++++ Data for analysis

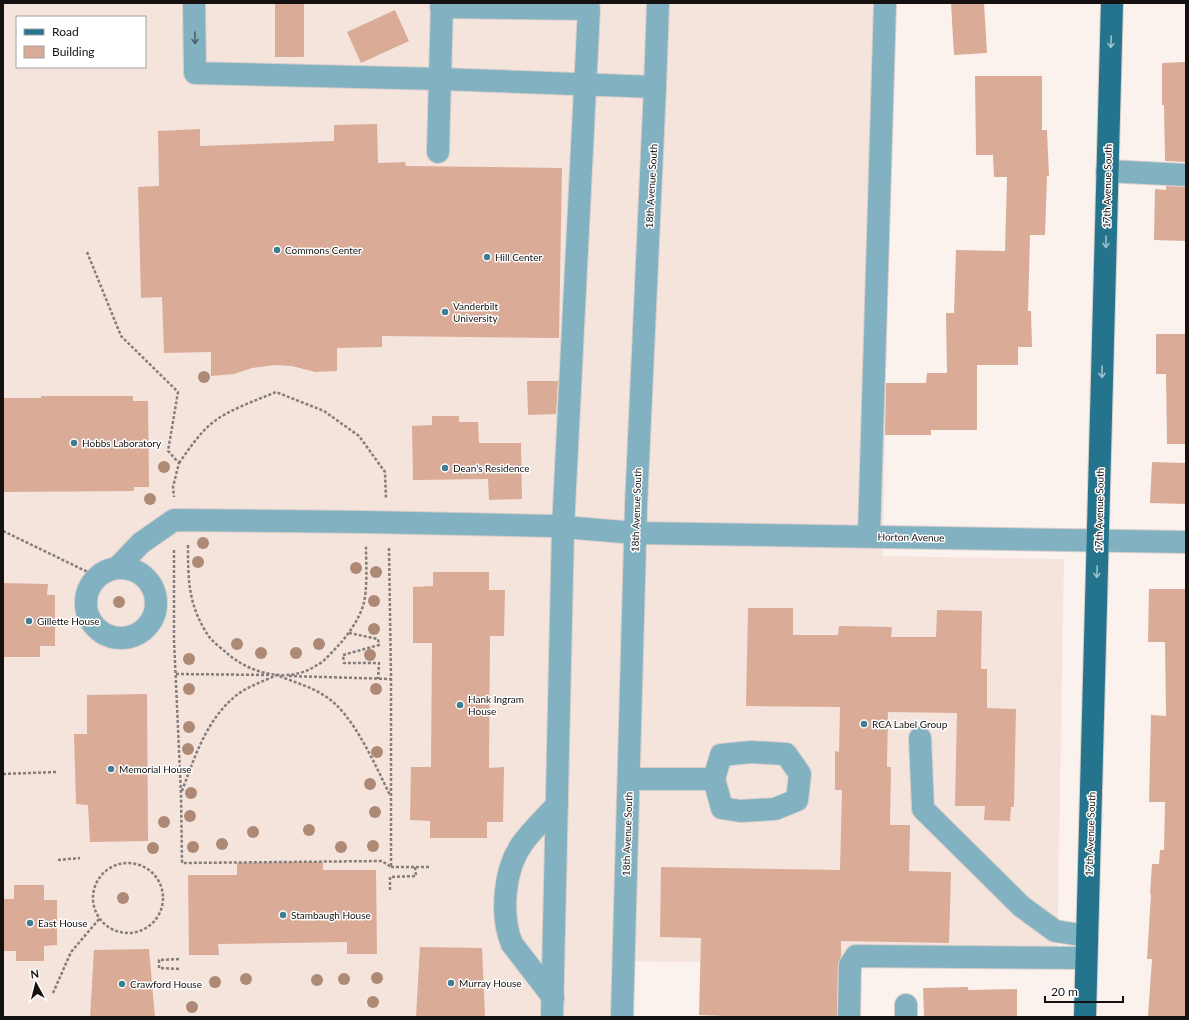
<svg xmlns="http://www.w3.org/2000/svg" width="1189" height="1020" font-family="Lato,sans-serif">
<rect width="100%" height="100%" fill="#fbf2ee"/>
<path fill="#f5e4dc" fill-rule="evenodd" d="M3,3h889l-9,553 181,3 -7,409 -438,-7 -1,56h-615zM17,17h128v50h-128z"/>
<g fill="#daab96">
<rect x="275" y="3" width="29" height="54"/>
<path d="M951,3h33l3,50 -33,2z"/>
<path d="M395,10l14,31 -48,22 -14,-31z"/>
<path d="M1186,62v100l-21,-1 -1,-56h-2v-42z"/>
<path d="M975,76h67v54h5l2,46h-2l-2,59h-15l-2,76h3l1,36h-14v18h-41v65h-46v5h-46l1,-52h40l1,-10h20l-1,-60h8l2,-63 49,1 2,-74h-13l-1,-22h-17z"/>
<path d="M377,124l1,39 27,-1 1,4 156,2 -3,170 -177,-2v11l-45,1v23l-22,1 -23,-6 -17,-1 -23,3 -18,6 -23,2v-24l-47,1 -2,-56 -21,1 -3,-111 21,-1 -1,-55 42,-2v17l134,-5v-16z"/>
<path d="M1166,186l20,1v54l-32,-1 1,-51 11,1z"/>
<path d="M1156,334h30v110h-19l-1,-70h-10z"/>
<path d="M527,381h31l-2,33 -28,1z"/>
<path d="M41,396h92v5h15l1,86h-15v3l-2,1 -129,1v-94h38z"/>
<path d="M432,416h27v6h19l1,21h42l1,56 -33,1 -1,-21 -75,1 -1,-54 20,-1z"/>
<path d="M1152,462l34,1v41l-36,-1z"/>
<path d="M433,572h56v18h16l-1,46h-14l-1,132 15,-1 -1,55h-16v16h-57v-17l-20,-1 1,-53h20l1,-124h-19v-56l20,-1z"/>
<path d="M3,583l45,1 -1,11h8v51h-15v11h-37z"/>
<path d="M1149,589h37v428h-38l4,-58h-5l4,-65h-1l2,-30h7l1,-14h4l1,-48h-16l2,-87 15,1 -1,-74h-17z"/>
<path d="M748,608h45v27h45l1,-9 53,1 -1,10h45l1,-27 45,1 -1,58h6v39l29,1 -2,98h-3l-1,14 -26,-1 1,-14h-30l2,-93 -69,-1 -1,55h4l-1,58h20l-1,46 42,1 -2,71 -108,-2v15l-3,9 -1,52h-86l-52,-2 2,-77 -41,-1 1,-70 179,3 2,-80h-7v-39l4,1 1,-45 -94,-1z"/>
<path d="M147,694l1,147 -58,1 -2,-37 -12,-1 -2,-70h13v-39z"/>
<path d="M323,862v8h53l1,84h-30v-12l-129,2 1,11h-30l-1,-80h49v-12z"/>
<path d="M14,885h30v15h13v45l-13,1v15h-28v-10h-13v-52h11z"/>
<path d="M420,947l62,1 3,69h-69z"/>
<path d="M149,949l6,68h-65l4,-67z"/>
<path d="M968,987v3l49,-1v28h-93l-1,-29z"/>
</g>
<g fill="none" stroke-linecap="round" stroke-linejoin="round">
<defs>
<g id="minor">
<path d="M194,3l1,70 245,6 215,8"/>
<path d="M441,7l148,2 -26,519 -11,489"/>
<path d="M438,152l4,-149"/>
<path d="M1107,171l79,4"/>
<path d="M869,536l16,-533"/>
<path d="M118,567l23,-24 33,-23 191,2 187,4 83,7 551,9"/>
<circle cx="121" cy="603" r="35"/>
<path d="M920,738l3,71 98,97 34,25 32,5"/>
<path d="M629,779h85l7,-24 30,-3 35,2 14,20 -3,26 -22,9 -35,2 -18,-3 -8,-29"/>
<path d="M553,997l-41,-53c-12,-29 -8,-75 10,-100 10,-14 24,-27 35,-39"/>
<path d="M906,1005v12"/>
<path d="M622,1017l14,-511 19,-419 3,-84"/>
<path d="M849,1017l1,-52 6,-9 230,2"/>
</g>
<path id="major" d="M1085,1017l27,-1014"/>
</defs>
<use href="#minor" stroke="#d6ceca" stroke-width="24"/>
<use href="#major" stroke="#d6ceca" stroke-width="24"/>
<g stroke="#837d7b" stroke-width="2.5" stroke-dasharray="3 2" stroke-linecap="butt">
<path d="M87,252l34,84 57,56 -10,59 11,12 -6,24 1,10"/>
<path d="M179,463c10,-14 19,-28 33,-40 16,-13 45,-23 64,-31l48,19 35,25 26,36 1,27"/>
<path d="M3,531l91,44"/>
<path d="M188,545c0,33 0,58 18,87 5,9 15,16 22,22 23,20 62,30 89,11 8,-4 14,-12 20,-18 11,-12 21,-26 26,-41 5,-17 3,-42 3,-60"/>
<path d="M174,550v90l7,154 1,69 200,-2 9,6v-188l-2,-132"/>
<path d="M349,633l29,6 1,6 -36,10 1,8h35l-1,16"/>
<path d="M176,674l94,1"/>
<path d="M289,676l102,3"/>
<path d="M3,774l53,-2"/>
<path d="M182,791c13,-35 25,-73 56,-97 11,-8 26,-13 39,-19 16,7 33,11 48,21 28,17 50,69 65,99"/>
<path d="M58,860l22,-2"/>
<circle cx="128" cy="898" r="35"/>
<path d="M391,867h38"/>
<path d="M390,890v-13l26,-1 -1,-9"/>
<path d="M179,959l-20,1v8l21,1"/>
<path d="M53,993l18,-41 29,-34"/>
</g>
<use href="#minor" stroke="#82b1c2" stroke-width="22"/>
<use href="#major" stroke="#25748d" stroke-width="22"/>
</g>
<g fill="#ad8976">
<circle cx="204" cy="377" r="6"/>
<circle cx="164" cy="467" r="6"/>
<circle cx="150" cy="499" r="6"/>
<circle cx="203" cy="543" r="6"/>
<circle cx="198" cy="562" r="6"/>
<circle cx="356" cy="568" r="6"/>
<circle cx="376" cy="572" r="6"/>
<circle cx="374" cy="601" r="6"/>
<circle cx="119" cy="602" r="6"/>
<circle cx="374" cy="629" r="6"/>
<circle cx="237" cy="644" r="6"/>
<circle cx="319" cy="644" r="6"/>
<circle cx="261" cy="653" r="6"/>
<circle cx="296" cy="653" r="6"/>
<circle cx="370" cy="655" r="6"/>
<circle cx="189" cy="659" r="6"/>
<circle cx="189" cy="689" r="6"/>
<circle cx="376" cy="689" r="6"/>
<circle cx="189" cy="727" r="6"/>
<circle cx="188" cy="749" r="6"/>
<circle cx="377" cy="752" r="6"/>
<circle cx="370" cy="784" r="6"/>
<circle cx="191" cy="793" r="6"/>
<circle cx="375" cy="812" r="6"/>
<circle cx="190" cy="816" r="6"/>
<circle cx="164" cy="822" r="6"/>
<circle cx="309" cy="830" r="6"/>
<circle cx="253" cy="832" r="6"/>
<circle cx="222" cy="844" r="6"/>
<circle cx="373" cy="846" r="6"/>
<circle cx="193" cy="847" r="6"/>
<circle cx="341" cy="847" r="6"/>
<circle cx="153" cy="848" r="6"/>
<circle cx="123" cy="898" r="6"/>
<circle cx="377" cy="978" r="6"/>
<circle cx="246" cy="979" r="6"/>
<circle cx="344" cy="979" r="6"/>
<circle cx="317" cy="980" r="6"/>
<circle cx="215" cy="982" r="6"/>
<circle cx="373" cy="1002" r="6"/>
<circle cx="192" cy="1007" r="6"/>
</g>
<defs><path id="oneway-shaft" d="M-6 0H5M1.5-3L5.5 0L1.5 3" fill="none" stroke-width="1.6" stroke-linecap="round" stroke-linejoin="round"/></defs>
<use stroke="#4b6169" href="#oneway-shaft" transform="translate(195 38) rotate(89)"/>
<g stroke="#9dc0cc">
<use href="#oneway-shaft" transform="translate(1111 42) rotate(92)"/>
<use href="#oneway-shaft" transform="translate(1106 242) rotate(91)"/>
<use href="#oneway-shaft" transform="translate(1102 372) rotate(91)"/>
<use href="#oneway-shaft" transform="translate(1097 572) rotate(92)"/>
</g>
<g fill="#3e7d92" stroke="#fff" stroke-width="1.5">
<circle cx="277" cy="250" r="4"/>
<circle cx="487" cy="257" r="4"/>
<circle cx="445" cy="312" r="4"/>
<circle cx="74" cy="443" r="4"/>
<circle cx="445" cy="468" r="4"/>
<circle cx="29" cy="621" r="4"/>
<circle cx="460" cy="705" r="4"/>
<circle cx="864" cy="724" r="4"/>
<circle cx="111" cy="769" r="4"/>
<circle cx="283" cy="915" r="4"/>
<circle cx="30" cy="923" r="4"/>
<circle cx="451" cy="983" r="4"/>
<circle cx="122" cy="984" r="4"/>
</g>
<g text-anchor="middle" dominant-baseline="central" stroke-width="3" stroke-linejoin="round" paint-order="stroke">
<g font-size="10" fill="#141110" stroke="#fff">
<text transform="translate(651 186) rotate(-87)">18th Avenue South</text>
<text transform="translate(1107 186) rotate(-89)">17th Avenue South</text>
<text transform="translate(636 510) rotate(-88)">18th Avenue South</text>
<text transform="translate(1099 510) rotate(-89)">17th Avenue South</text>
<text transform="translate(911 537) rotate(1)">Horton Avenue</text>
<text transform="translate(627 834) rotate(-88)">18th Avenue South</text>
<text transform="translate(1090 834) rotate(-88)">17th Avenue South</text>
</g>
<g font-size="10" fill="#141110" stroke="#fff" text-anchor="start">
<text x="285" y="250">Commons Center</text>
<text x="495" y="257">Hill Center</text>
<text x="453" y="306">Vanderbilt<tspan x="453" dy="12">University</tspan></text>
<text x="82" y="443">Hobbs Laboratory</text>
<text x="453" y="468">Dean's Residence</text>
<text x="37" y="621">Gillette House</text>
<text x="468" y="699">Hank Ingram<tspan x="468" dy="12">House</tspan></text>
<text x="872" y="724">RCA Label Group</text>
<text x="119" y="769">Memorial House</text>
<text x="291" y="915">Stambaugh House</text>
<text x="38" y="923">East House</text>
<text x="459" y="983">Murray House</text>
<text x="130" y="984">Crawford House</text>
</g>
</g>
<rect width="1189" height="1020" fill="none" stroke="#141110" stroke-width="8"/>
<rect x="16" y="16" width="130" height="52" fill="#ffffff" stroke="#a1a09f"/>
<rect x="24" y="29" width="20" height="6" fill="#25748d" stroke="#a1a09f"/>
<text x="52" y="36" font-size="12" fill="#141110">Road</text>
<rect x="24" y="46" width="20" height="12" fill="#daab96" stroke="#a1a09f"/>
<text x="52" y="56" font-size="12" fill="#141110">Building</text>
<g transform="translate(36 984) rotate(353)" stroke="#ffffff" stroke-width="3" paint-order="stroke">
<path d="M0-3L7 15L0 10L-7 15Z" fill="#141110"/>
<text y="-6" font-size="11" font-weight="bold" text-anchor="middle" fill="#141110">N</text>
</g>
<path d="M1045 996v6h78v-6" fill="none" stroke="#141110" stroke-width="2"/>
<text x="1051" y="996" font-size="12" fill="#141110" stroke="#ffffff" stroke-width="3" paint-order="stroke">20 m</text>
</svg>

++++++++

What to do = Copy every line that includes the string "House" from the material above.

Answer section =
<text x="37" y="621">Gillette House</text>
<text x="468" y="699">Hank Ingram<tspan x="468" dy="12">House</tspan></text>
<text x="119" y="769">Memorial House</text>
<text x="291" y="915">Stambaugh House</text>
<text x="38" y="923">East House</text>
<text x="459" y="983">Murray House</text>
<text x="130" y="984">Crawford House</text>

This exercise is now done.